Nem o acordo de Viena nem o de Teerã pretendiam dar conta do desafio da política nuclear da República Islâmica. Cercada de segredo e dissimulação, essa política justifica o temor de que o país, embora signatário do Tratado de Não-Proliferação (TNP), busca os meios de fabricar a bomba. O jogo de gato e rato com os fiscais da AIEA, a descoberta de instalações nucleares clandestinas no seu território e a decisão - reafirmada anteontem - de continuar enriquecendo urânio fizeram o colegiado impor-lhe 3 pacotes de sanções em 3 anos.

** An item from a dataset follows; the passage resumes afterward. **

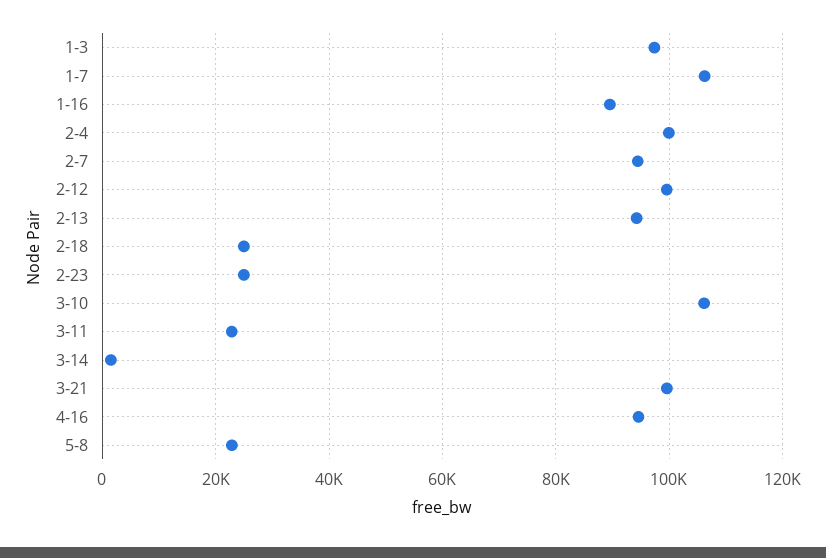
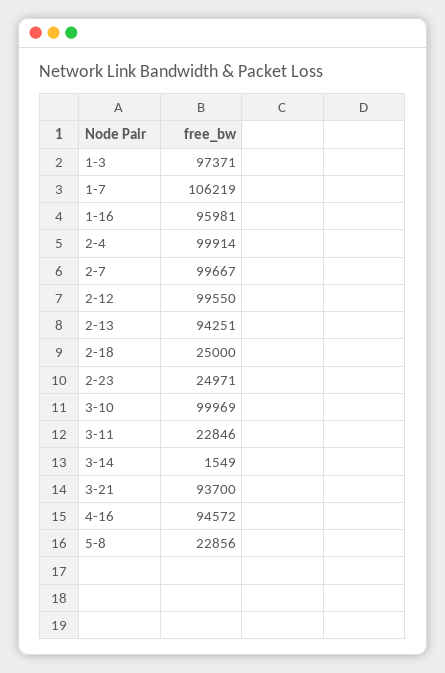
1-16: 90000 -> 95981
2-7: 94000 -> 99667
3-10: 106000 -> 99969
3-21: 100000 -> 93700

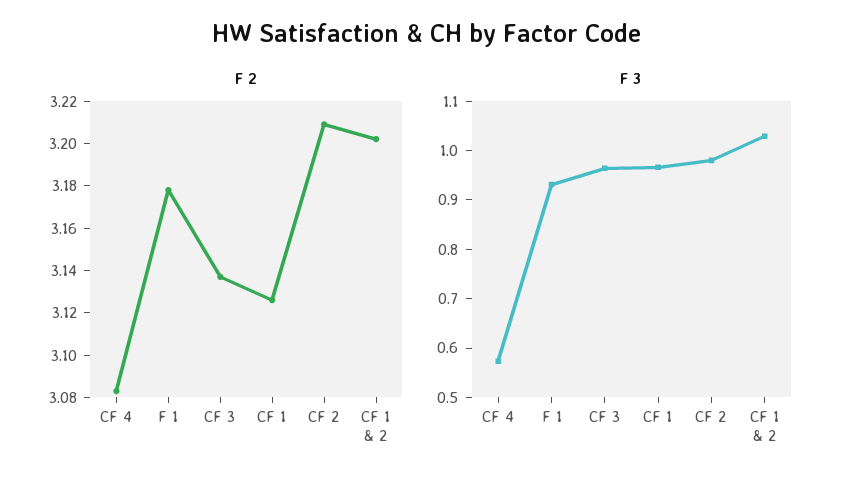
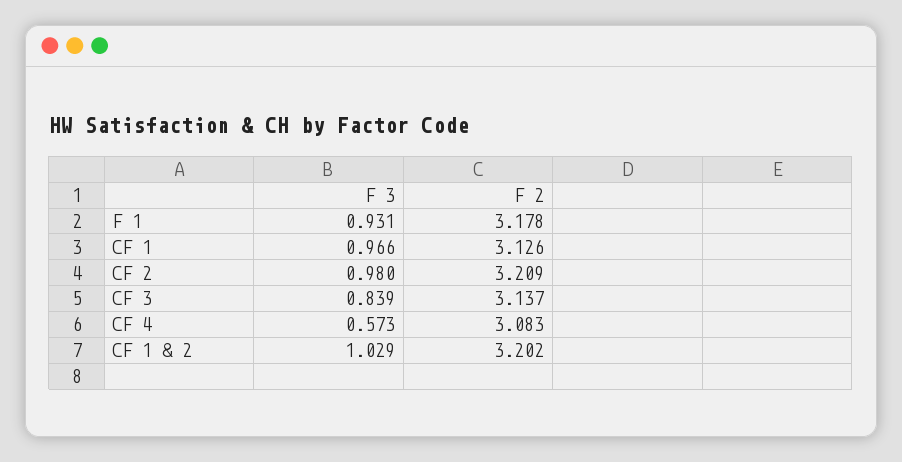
F 3, CF 3: 0.96 -> 0.839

O acordo de Viena, no 10.º mês do governo Obama, foi imaginado como teste e ponto de partida para eventuais conversações amplas sobre o impasse nuclear. O recuo iraniano - o mais recente de uma exasperante série - levou os EUA a trabalhar por novas e mais incisivas sanções. Contra isso, o presidente Lula se engajou na intensa atividade diplomática que deu no acordo de Teerã. Em dupla com a Turquia, o Brasil ofereceu ao Irã a chave para reabrir a porta que batera na cara da comunidade internacional há 7 meses. E a oferta vingou, pelo menos por ora.

O fato novo seria uma oportunidade para Washington pôr na geladeira o projeto das sanções, o que por sua vez poderia vir a modificar a equação iraniana. Foi o equivalente a pedir que esperasse para ver. Mas os EUA não só recusaram a trégua, como ainda fizeram o que podiam para conseguir o apoio do mais recalcitrante membro com poder de veto do Conselho de Segurança - a China, que importa do Irã cerca de 14% do petróleo e gás que consome. "Não vemos a hora de saber o que fez Pequim mudar de ideia", espantou-se um editorial do New York Times.

Os chineses dizem defender a tática do "duplo trilho" - sanções com conversações. Como se os orgulhosos iranianos acedessem a sentar-se à mesa enquanto postos de castigo. É bem verdade que os EUA amenizaram as penas para fazê-las passar. Abandonaram, por exemplo, a pretensão de bloquear as exportações iranianas de óleo e as suas importações de gasolina, como Obama chegou a aventar na campanha (enquanto Hillary falava em "obliterar" o Irã). Agora, querem também que a ONU autorize a interceptação de embarcações suspeitas de transportar, de ou para o Irã, armamento e materiais para uso em instalações nucleares.

O aparente paradoxo da insistência dos EUA é que os próprios americanos confidenciam duvidar da eficácia das sanções. As três anteriores não retardaram o programa nuclear iraniano. Por que seria diferente hoje? E como as que estão em pauta no Conselho não serão aprovadas por unanimidade - Brasil, Turquia, Líbano, Nigéria, Uganda e Gabão deverão votar contra ou se abster - tampouco servirão para isolar diplomaticamente o regime dos aiatolás. Qual o ponto, portanto?